» WHAT YOU SHOULD DO
Copy out the listing word for word, starting at its first line and ending with the line that contains "check my email, but".

(SOURCE MATERIAL Opens)

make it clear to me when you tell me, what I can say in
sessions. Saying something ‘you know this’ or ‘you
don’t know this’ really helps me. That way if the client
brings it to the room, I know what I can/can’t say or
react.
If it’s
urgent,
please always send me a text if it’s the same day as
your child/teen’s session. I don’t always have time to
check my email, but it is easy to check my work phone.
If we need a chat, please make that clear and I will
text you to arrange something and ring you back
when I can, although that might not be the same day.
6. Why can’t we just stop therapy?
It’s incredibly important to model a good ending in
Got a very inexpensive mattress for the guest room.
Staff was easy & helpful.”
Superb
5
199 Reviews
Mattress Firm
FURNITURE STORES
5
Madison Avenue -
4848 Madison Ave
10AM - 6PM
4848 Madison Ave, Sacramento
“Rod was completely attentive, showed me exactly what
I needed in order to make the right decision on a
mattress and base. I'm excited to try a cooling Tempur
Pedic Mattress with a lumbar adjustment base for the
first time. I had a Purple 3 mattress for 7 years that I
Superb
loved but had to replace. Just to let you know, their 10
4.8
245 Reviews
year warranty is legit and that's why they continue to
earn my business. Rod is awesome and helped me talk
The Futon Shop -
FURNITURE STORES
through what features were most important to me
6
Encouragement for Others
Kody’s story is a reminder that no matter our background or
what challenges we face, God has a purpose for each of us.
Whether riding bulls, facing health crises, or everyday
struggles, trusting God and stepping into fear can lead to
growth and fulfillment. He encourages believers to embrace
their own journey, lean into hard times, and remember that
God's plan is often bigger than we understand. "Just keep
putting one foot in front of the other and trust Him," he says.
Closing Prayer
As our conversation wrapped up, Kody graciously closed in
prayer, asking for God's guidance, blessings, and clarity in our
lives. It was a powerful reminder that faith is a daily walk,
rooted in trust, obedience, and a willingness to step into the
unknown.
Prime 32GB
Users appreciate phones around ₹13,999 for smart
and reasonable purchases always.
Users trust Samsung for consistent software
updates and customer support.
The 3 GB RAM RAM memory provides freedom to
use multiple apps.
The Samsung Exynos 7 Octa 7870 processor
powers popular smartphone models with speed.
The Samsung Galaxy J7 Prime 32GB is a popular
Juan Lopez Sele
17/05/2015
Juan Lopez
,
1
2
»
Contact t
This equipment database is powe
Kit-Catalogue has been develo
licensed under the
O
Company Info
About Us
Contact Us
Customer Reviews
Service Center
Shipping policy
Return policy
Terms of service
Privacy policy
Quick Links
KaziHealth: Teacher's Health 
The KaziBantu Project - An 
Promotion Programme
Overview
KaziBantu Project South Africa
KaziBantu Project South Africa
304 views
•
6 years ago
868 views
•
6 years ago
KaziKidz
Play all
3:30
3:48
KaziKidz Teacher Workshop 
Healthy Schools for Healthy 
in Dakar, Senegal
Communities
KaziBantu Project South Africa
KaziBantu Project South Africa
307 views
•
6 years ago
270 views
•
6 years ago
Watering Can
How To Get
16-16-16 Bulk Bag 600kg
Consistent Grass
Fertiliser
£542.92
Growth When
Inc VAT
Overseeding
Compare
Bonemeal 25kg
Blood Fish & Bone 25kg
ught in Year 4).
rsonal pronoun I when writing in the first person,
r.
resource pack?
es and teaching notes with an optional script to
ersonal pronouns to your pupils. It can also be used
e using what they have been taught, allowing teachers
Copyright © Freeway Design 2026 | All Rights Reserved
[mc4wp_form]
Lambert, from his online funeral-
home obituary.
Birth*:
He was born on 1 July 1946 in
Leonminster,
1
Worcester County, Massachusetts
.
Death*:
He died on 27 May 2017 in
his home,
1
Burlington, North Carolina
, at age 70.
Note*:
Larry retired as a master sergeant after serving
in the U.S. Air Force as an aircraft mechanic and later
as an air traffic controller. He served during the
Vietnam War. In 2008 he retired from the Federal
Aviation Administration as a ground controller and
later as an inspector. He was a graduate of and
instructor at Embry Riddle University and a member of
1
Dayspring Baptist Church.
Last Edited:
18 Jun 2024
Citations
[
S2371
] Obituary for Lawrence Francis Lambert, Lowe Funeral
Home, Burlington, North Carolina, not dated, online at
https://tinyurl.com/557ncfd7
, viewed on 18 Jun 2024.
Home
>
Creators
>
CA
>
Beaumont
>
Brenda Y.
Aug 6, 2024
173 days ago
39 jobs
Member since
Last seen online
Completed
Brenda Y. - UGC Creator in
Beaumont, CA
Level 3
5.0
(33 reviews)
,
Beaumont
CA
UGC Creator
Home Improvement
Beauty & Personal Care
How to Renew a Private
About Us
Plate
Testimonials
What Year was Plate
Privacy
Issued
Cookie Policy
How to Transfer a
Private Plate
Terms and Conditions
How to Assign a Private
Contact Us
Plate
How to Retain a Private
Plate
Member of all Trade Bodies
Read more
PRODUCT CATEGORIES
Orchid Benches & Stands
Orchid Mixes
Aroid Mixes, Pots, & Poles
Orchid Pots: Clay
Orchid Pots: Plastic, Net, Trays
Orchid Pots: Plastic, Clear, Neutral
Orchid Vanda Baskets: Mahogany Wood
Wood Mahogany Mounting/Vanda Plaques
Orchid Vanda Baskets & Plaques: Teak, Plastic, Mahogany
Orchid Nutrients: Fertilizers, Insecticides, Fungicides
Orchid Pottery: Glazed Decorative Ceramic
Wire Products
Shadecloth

(SOURCE MATERIAL Closes)

» WRITTEN REPLY
make it clear to me when you tell me, what I can say in
sessions. Saying something ‘you know this’ or ‘you
don’t know this’ really helps me. That way if the client
brings it to the room, I know what I can/can’t say or
react.
If it’s
urgent,
please always send me a text if it’s the same day as
your child/teen’s session. I don’t always have time to
check my email, but it is easy to check my work phone.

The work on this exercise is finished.